Oppenheimer gradually widens the circle of his investigation towards others who, sharing “the common desire to do SomethingPlayed a crucial role in how the event was subsequently commemorated: the ‘amateur crisis worker’ and his individual organization Crosses for Losses, which erected wooden (albeit in ‘stars of David this time) with the names of the victims; the graphic designer who created the ubiquitous “Stronger Than Hate” logo; the high school students who mobilized the popular vigil filled with music and candles which provided photographic iconography for the national media; an Iranian student in Washington, DC, who on a whim started a GoFundMe page that raised millions of dollars for Tree of Life; and the editor of the Pittsburgh Post-Gazette who devoted the newspaper’s front page to a Hebrew script headline, the first four words of Mourner’s Kaddish, a move that may have hastened his departure from his post.

Not all help was equally welcome, and some came at tremendous emotional and logistical cost to the bereaved. How can a community bury its dead while meeting the accommodation and food needs of New York City’s elite school groups, Baltimore rabbis, holy societies, and other visitors who couldn’t just not stay away? And what about the question of how to distribute the donated millions of dollars fairly among the various congregations involved? And the most intimidating long-term decision of all: what to do with the building itself?
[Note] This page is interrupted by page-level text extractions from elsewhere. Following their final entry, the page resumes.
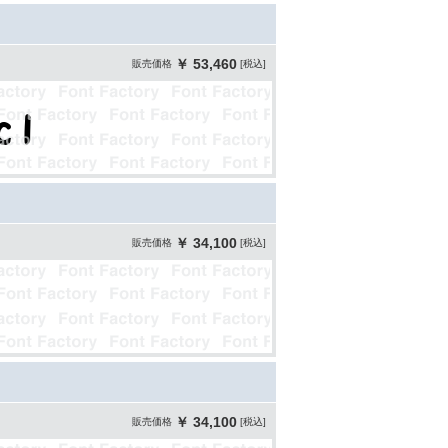
￥ 53,460
販売価格
[税込]
￥ 34,100
販売価格
[税込]
￥ 34,100
販売価格
[税込]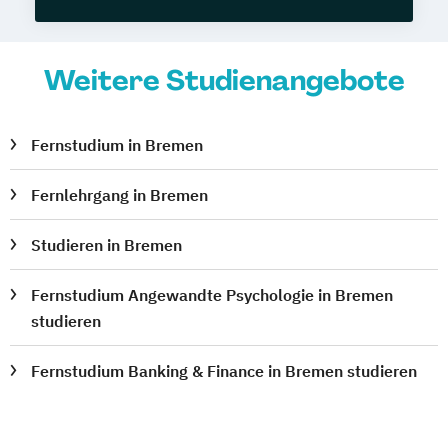
Weitere Studienangebote
Fernstudium in Bremen
Fernlehrgang in Bremen
Studieren in Bremen
Fernstudium Angewandte Psychologie in Bremen
studieren
Fernstudium Banking & Finance in Bremen studieren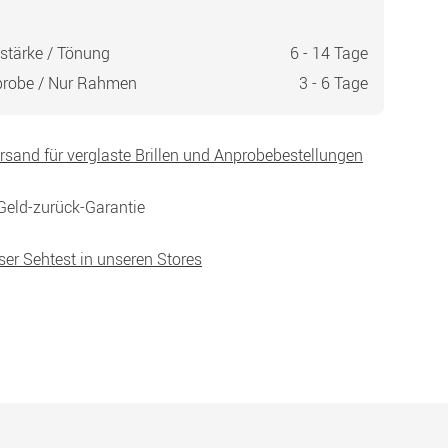
stärke / Tönung
6 - 14 Tage
probe / Nur Rahmen
3 - 6 Tage
ersand für verglaste Brillen und Anprobebestellungen
Geld-zurück-Garantie
ser Sehtest in unseren Stores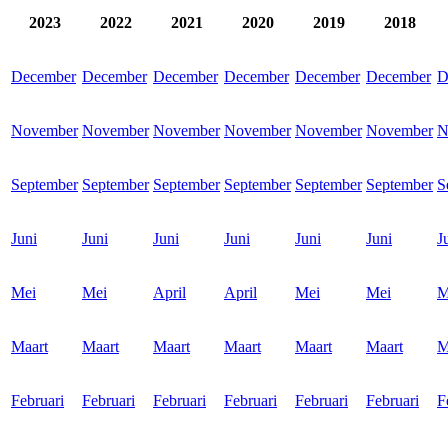
2023
2022
2021
2020
2019
2018
December
December
December
December
December
December
D
November
November
November
November
November
November
N
September
September
September
September
September
September
S
Juni
Juni
Juni
Juni
Juni
Juni
J
Mei
Mei
April
April
Mei
Mei
M
Maart
Maart
Maart
Maart
Maart
Maart
M
Februari
Februari
Februari
Februari
Februari
Februari
F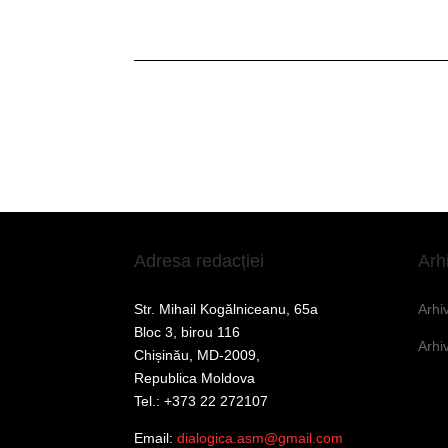
Adresa redacției
Arh
Str. Mihail Kogălniceanu, 65a
Arhi
Bloc 3, birou 116
Arhi
Chișinău, MD-2009,
Republica Moldova
Tel.: +373 22 272107
Email:
dialogica.asm@gmail.com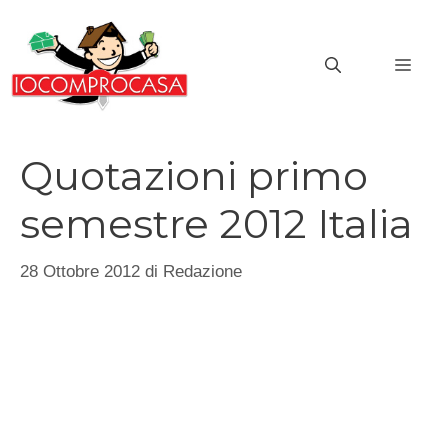
Vai
al
MEN
contenuto
Quotazioni primo
semestre 2012 Italia
28 Ottobre 2012
di
Redazione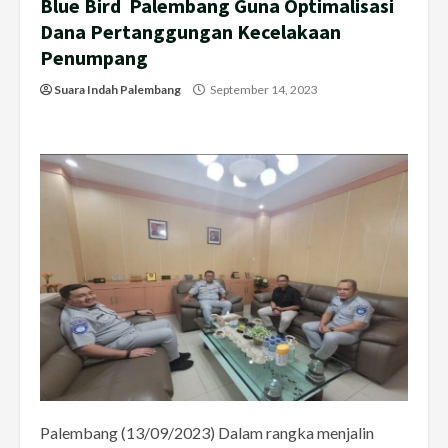
Blue Bird Palembang Guna Optimalisasi
Dana Pertanggungan Kecelakaan
Penumpang
Suara Indah Palembang
September 14, 2023
Palembang (13/09/2023) Dalam rangka menjalin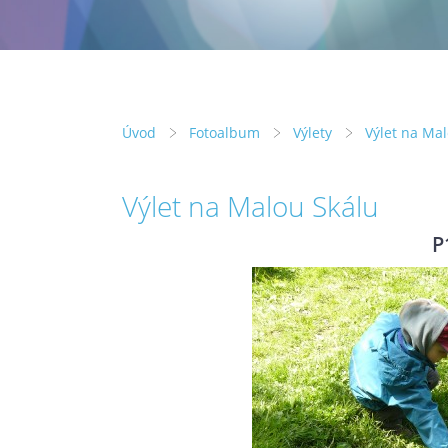
Úvod
Fotoalbum
Výlety
Výlet na Ma
Výlet na Malou Skálu
P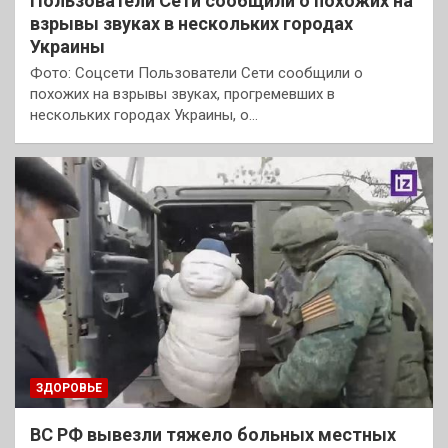
Пользователи Сети сообщили о похожих на
взрывы звуках в нескольких городах
Украины
Фото: Соцсети Пользователи Сети сообщили о
похожих на взрывы звуках, прогремевших в
нескольких городах Украины, о…
ЗДОРОВЬЕ
ВС РФ вывезли тяжело больных местных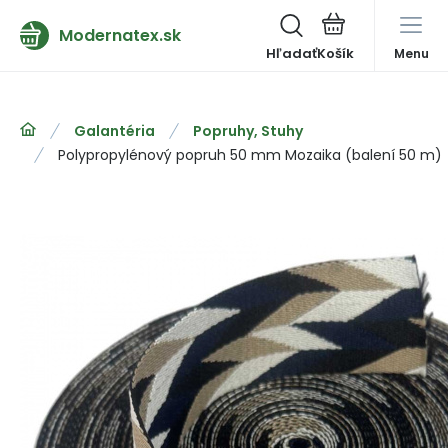
Modernatex.sk
Hľadať
Menu
Galantéria
Popruhy, Stuhy
Polypropylénový popruh 50 mm Mozaika (balení 50 m)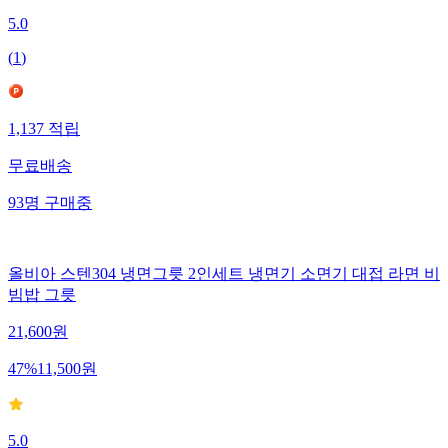
5.0
(
1
)
1,137
적립
무료배송
93
명
구매중
올비아 스텐304 냉면그릇 2인세트 냉면기 소면기 대접 라면 비
빔밥 그릇
21,600
원
47
%
11,500
원
5.0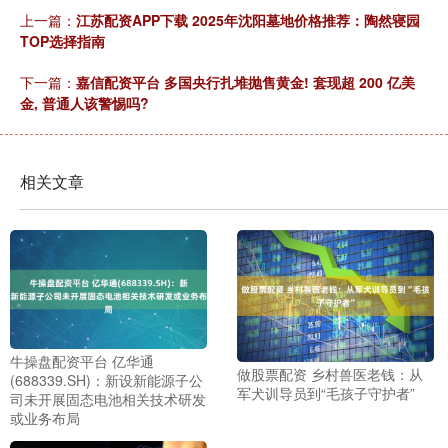
上一篇：
江苏配资APP下载 2025年沈阳墓地价格推荐：陶然寝园
TOP选择指南
下一篇：
嘉信配资平台 多国央行扎堆抛售黄金! 套现超 200 亿美
金, 普通人该警惕吗?
相关文章
牛操盘配资平台 亿华通
做股票配资 乡村兽医老钱：从
(688339.SH)：新设新能源子公
军犬训导员到“毛孩子守护者”
司未开展固态电池相关技术研发
或业务布局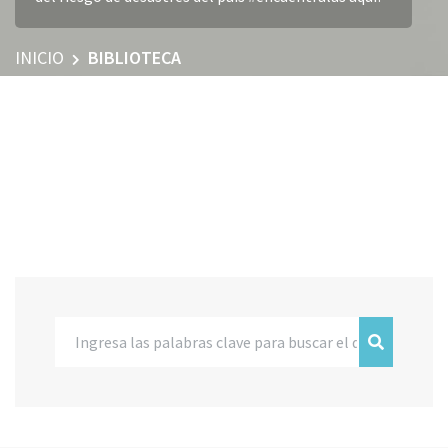
INICIO
BIBLIOTECA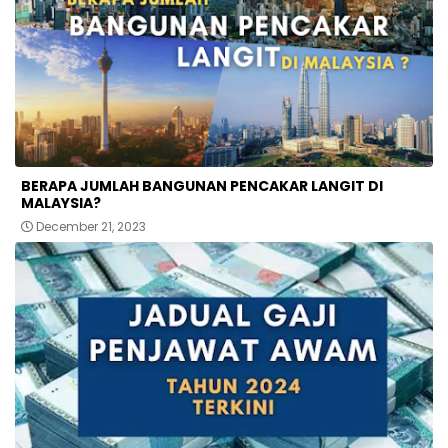
BERAPA JUMLAH BANGUNAN PENCAKAR LANGIT DI
MALAYSIA?
December 21, 2023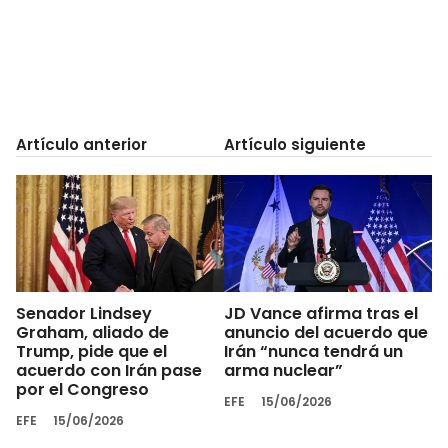
Artículo anterior
Artículo siguiente
Senador Lindsey
JD Vance afirma tras el
Graham, aliado de
anuncio del acuerdo que
Trump, pide que el
Irán “nunca tendrá un
acuerdo con Irán pase
arma nuclear”
por el Congreso
EFE
15/06/2026
EFE
15/06/2026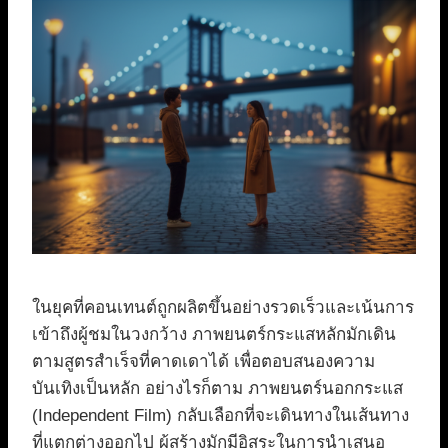
ในยุคที่คอนเทนต์ถูกผลิตขึ้นอย่างรวดเร็วและเน้นการ
เข้าถึงผู้ชมในวงกว้าง ภาพยนตร์กระแสหลักมักเดิน
ตามสูตรสำเร็จที่คาดเดาได้ เพื่อตอบสนองความ
บันเทิงเป็นหลัก อย่างไรก็ตาม ภาพยนตร์นอกกระแส
(Independent Film) กลับเลือกที่จะเดินทางในเส้นทาง
ที่แตกต่างออกไป ผู้สร้างมักมีอิสระในการนำเสนอ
Oppenheimer explains why the site has remained intact since the tragedy. The synagogue’s commitment has not changed much despite good intentions; “Jewish submariners” may still surface for the Great Holy Days, but all the money and national coverage have not attracted more followers. As a local rabbi categorically told Oppenheimer, “Tree of Life members will do anything for the 11 dead except show up for them.” In May this year, the synagogue announced that it had hired architect Daniel Libeskind (also mobilized for the reconstruction of the World Trade Center site) to design its new complex. But at the end of “Squirrel Hill,” Rabbi Hazzan Jeffrey Myers of Tree of Life warns that members find no value in entering the Tree other than as Jewish submarines? “

As a former religious columnist for the New York Times and host of a popular podcast, “Unorthodox,” for Tablet, an online magazine, Oppenheimer is sympathetic to how Jewish culture stands at the crossroads of resistance. proud and self-protective withdrawal, daring activism and self-effacement. The people it highlights are treated with a knowing and affectionate wink, a recognition of earthly. He dismisses criticism of his own role in the journalistic equivalent of traumatic tourism by delving into the deep roots of his father’s family in Squirrel Hill, although he himself grew up in Massachusetts and currently resides in New Haven. , Connecticut, as coordinator of Yale Journalism. Initiative. (For accounts by local writers, see Beth Kissileff and Eric Lidji’s anthology “Bound in the Bond of Life: Pittsburgh Writers Reflect on the Tree of Life Tragedy,” published by the University of Pittsburgh Press.)

Three years after the anti-Semitic murders that propelled the Tree of Life synagogue into national consciousness, it is still cordoned off. As I pass it on a daily basis, I often stop at the long traffic light and contemplate the many student art panels that brighten up the wire fence surrounding the desolate site. “Stronger Together” says a poster, and “#heartstogether” and “You Are Not Alone”. As recently as this morning, I dwelled on a work of art that said: “Rebuild together”. Finally, at the corner of Wilkins and Shady, the light turned green.